◆ Work item ◆
Give back each entry exactly as written, apart from the pictures.

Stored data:
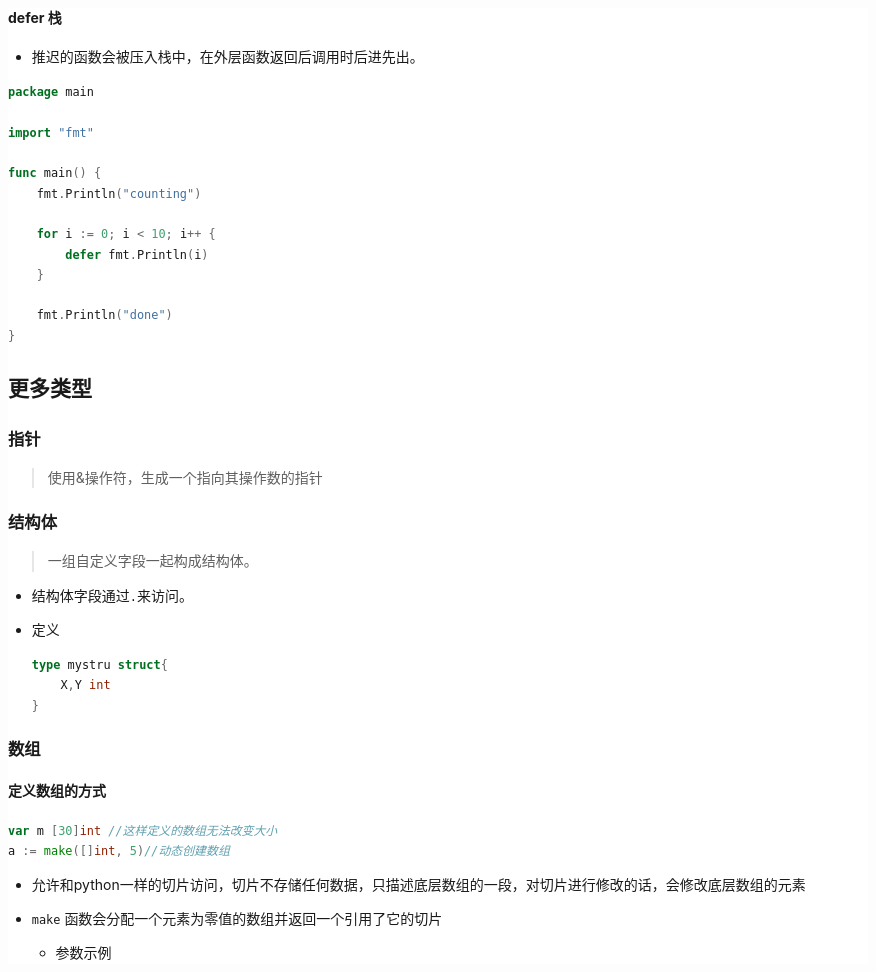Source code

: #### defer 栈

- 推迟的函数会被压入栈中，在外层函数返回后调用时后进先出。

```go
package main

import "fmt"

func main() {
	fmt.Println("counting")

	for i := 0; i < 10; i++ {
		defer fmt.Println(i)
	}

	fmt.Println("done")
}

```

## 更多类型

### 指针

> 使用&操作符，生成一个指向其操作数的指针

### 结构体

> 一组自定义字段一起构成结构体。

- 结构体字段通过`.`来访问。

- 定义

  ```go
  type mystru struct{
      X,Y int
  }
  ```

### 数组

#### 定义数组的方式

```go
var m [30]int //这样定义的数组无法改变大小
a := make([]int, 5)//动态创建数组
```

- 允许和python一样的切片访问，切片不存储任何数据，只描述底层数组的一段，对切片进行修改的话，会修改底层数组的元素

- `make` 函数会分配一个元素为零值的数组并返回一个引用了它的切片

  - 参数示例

◆ Solved problem ◆
Source code

: #### defer 栈

- 推迟的函数会被压入栈中，在外层函数返回后调用时后进先出。

```go
package main

import "fmt"

func main() {
	fmt.Println("counting")

	for i := 0; i < 10; i++ {
		defer fmt.Println(i)
	}

	fmt.Println("done")
}

```

## 更多类型

### 指针

> 使用&操作符，生成一个指向其操作数的指针

### 结构体

> 一组自定义字段一起构成结构体。

- 结构体字段通过`.`来访问。

- 定义

  ```go
  type mystru struct{
      X,Y int
  }
  ```

### 数组

#### 定义数组的方式

```go
var m [30]int //这样定义的数组无法改变大小
a := make([]int, 5)//动态创建数组
```

- 允许和python一样的切片访问，切片不存储任何数据，只描述底层数组的一段，对切片进行修改的话，会修改底层数组的元素

- `make` 函数会分配一个元素为零值的数组并返回一个引用了它的切片

  - 参数示例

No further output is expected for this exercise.